Begin

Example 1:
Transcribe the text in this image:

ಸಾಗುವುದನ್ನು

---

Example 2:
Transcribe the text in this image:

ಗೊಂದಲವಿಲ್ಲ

End

Aim of the exercise —
Reproduce the lines above verbatim, character for character, with no additions or omissions.

Full response —
Example 1:
Transcribe the text in this image:

ಸಾಗುವುದನ್ನು

---

Example 2:
Transcribe the text in this image:

ಗೊಂದಲವಿಲ್ಲ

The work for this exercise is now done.